第三道把許一芯好不容易修複的身子劈的血肉全無。
第四道,許一芯用上所有的法寶才堪堪抵住了一部分。
第五道,雷電更甚,結界外的顧君昂眼不眨的盯著,就怕一個錯眼失去了救她的機會。
此時的他才能明白許一芯剛才所說,一時的遲疑並非不愛,痛定思錄後的決定才是真的心意。
而他此時便是抱著,即便不能救下也要同歸於儘的想法,他不想一個人獨自存活於沒有她的空間裡。
那種窒息,就算他活著也會讓他覺得如死去了般。
等到雷劫到了第七道時,顧君昂果斷走進了結界範圍,他是變異雷靈根,於雷電攻擊實為大補,但若雷電的力量超出了他身體承受的範圍,自然也會受爆體之危險。
他捏起口訣,運行元氣,外雷電劈下來瞬間果斷分去了大半的力量,原本如玉的皮膚立刻呈現了焦黑。

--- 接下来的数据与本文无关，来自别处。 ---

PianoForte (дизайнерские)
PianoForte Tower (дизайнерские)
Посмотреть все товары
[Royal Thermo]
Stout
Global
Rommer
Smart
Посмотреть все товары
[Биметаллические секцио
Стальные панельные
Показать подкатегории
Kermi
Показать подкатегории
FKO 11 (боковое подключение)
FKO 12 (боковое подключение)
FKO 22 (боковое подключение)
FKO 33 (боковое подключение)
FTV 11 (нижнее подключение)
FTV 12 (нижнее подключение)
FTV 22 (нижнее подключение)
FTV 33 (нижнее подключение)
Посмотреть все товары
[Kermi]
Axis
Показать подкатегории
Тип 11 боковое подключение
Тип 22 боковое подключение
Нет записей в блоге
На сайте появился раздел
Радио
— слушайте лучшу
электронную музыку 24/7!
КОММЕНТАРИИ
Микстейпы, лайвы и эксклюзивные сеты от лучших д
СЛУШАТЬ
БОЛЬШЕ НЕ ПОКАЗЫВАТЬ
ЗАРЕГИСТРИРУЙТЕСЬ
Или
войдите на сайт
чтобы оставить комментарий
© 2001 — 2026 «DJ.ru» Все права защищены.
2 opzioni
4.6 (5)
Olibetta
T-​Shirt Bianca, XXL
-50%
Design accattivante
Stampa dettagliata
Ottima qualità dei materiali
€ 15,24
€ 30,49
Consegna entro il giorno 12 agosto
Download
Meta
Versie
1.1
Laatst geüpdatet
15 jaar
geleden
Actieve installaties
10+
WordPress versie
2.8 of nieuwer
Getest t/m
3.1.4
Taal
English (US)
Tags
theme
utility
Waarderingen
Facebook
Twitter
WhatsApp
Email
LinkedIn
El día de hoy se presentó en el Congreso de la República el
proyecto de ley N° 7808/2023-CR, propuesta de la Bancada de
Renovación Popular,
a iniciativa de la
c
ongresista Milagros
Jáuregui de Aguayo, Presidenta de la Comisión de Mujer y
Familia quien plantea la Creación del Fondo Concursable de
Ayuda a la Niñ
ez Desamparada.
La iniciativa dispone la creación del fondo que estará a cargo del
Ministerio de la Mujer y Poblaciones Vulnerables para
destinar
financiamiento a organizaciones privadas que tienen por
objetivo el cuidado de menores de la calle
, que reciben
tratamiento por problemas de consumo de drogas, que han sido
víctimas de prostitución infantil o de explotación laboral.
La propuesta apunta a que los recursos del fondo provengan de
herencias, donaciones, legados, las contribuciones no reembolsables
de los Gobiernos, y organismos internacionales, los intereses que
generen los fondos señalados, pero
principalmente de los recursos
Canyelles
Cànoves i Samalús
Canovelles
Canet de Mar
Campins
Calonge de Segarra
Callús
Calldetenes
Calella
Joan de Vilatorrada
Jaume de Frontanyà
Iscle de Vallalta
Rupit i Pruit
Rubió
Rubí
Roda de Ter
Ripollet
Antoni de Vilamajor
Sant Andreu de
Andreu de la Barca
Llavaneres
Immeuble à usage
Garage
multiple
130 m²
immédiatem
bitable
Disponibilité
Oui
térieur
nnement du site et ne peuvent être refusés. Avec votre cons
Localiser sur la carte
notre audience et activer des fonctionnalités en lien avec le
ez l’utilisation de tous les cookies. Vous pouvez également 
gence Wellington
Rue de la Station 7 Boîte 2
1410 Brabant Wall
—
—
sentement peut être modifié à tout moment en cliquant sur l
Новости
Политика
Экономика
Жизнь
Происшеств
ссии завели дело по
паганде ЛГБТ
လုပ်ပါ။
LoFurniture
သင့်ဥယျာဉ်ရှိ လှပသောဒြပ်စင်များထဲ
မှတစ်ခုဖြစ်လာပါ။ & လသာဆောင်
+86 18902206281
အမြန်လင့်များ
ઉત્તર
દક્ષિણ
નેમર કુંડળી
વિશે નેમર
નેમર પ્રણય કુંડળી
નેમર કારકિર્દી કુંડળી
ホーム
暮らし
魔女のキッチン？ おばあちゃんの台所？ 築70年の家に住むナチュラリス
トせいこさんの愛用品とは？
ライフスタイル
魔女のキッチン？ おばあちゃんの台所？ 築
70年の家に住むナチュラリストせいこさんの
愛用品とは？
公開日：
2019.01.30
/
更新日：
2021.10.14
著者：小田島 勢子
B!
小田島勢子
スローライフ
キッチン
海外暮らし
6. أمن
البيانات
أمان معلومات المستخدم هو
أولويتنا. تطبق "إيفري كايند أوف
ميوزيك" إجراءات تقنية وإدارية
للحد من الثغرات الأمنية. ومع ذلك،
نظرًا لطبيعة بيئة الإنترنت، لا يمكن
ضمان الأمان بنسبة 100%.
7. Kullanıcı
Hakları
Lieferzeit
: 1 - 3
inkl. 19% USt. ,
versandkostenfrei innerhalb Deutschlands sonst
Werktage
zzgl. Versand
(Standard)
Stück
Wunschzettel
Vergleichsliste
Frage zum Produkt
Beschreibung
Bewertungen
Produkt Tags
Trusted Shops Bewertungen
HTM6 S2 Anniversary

“量力而行,彆逞強。”許一芯幾乎隻剩眼球的眼看著他說。
“我知道。”顧君昂點點頭,同時調整氣息,快速的消化著剛才吸收的雷電,好為之後兩道作準備。
第八道如期而下,這一次許一芯直接成了骷髏,骨節之間已有裂縫,看著仿佛下一秒就會搖搖欲墜。
而第九道,在兩人都沒有喘息的時候,直接轟了下來。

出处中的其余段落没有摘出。